* Excerpted text:
◆ ◆ ◆ ◆ ◆ ◆ ◆

Sorry if I am off, I'm just pumped about the season and can't stop thinking about hunting and how to better my (and everybody else's) hunting situation.


----------



## Knotwild (Sep 27, 2015)

I am not so sure about Ducks Unlimited tactics. I am not a DU expert, but they seem to take the money they raise and spend a large portion with large landowners. I know of one place that is receiving matching funds from DU and they are doing close to a million dollars worth of work as we speak. It is private and we can't hunt there. Some argue that attracting ducks benefits the public hunters, but I don't see it. The ducks change patterns to avoid heat.


----------



## rnelson5 (Sep 27, 2015)

Awoods you are spinning your wheels. DNR is so underfunded they can't even keep existing "food plots" on wma's planted. It will never happen.


----------



## GSURugger (Sep 27, 2015)

rnelson5 said:


> Awoods you are spinning your wheels. DNR is so underfunded they can't even keep existing "food plots" on wma's planted. It will never happen.



Nope. A better option would be if all the ACE/Ga Power dams were removed.(LOL)   The rivers don't naturally flood anymore; much habitat was lost when the lakes were built.


----------



## tradhunter98 (Sep 27, 2015)

And talking about timber flooding when the river gets out of the banks, from what I've seen duck really flock to fresh flooded stuff due to the freshly flooded food. Let water stand long enough there won't be much food for them.


----------



## king killer delete (Sep 27, 2015)

Been complaining about this since 78. It ain't Gona change. Good luck&#55357;&#56832;


----------



## awoods (Sep 27, 2015)

Thanks for the comments. I guess not having enough ducks is a "first world problem". At least we are a few states over from good hunting. And I guess it can be a good thing that most GA hunters don't duck hunt, less competition!


----------



## georgiaboy94 (Sep 27, 2015)

◆ ◆ ◆ ◆ ◆ ◆ ◆

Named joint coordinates
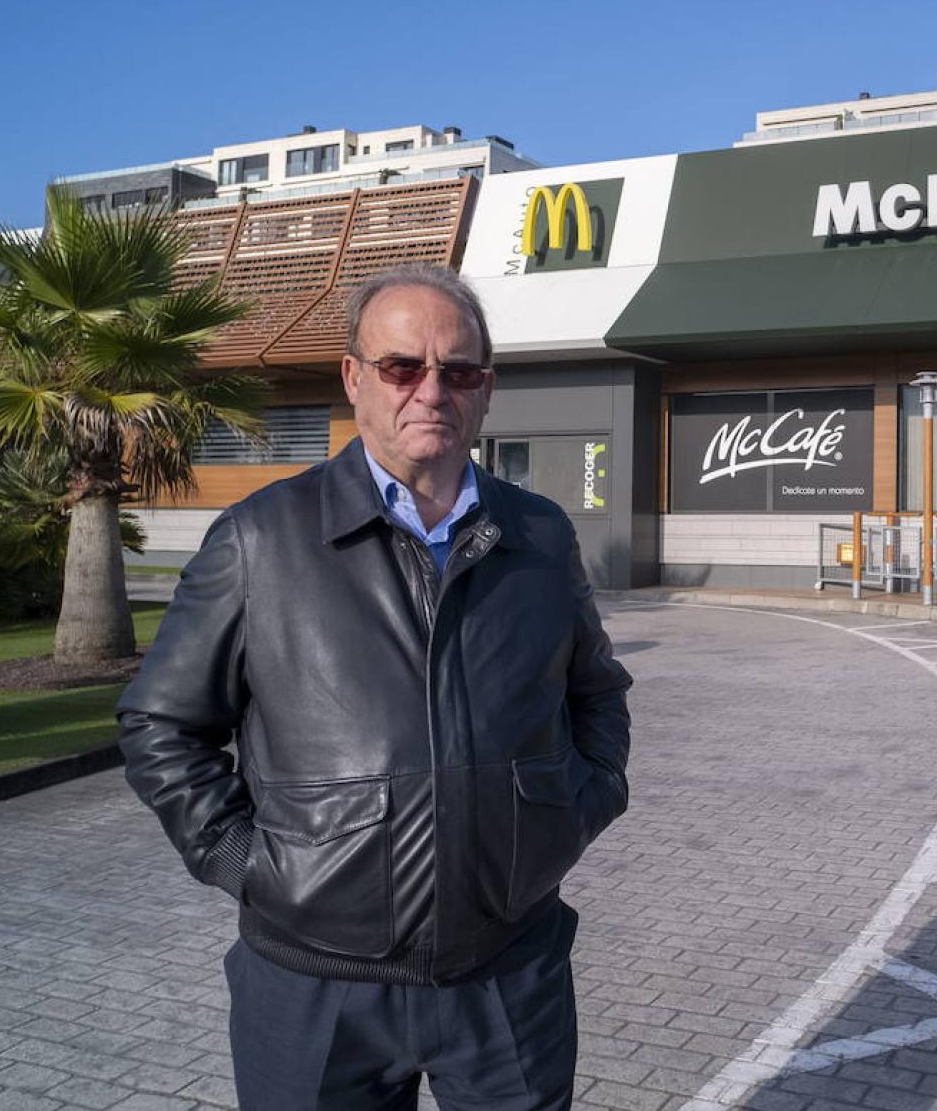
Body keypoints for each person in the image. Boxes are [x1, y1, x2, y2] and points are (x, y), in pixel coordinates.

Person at [118, 263, 631, 1110]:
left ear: (485, 390)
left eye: (457, 370)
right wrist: (248, 863)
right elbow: (161, 725)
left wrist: (584, 801)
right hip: (315, 985)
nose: (431, 390)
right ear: (354, 377)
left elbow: (596, 690)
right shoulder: (260, 538)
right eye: (403, 367)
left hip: (507, 969)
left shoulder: (537, 532)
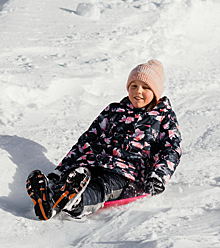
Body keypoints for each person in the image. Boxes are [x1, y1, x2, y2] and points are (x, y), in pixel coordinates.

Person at [26, 60, 182, 220]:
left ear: (156, 92)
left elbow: (171, 149)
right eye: (133, 86)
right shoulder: (113, 110)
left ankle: (78, 202)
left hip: (127, 174)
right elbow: (86, 141)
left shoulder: (164, 117)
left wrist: (158, 177)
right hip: (94, 163)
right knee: (74, 177)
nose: (138, 91)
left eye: (145, 87)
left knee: (102, 186)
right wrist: (60, 170)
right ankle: (50, 198)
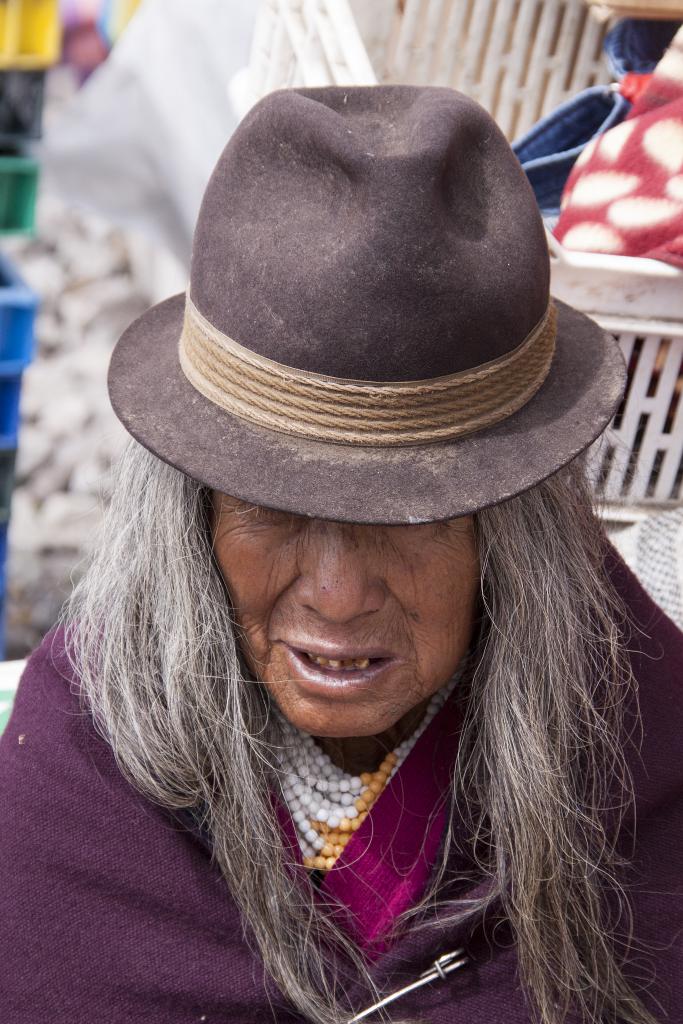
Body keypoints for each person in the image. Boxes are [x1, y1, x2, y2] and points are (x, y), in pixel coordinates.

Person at [0, 85, 680, 1024]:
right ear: (189, 512)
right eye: (270, 508)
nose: (335, 594)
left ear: (509, 533)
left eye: (407, 518)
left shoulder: (640, 739)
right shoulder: (86, 752)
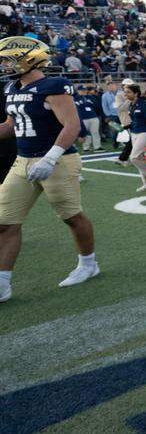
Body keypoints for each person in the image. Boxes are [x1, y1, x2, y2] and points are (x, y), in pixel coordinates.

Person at [0, 37, 98, 302]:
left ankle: (88, 264)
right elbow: (11, 126)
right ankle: (2, 283)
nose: (4, 64)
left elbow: (71, 125)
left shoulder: (53, 85)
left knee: (71, 217)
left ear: (28, 58)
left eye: (9, 58)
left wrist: (51, 158)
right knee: (5, 222)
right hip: (22, 161)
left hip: (57, 161)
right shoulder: (11, 86)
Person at [75, 85, 102, 151]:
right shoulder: (76, 98)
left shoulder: (90, 97)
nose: (84, 91)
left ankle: (97, 147)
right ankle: (86, 148)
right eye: (82, 90)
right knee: (85, 134)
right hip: (83, 118)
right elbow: (78, 107)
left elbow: (96, 105)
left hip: (93, 116)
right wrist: (87, 104)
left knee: (95, 133)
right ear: (78, 91)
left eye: (84, 90)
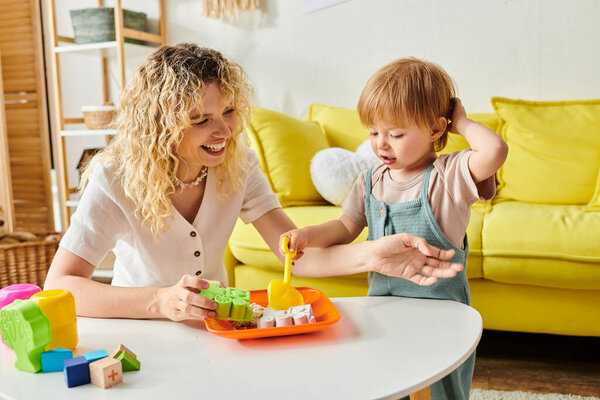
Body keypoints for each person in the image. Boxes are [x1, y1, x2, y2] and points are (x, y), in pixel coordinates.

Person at [44, 44, 464, 324]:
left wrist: (373, 256)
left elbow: (293, 258)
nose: (224, 130)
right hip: (139, 331)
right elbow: (61, 286)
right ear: (158, 125)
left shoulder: (237, 164)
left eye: (228, 111)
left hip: (218, 325)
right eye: (199, 119)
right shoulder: (115, 177)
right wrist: (160, 302)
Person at [281, 57, 508, 399]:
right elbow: (345, 226)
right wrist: (308, 236)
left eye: (396, 134)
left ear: (435, 129)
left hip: (441, 317)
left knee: (442, 391)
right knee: (386, 384)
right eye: (373, 132)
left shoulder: (449, 176)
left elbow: (494, 149)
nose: (381, 144)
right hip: (383, 311)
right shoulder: (370, 179)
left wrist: (460, 121)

◆ ◆ ◆ ◆ ◆ ◆ ◆

* Exercise description:
In the forum thread on duck hunting, explain why tradhunter98 says ducks flock to freshly flooded timber, and what happens when the water stands too long. The records are not needed for the task.

* Exercise result:
Ducks flock to freshly flooded timber because of the food that the new flooding makes available. If the water stands long enough, not much food is left for them.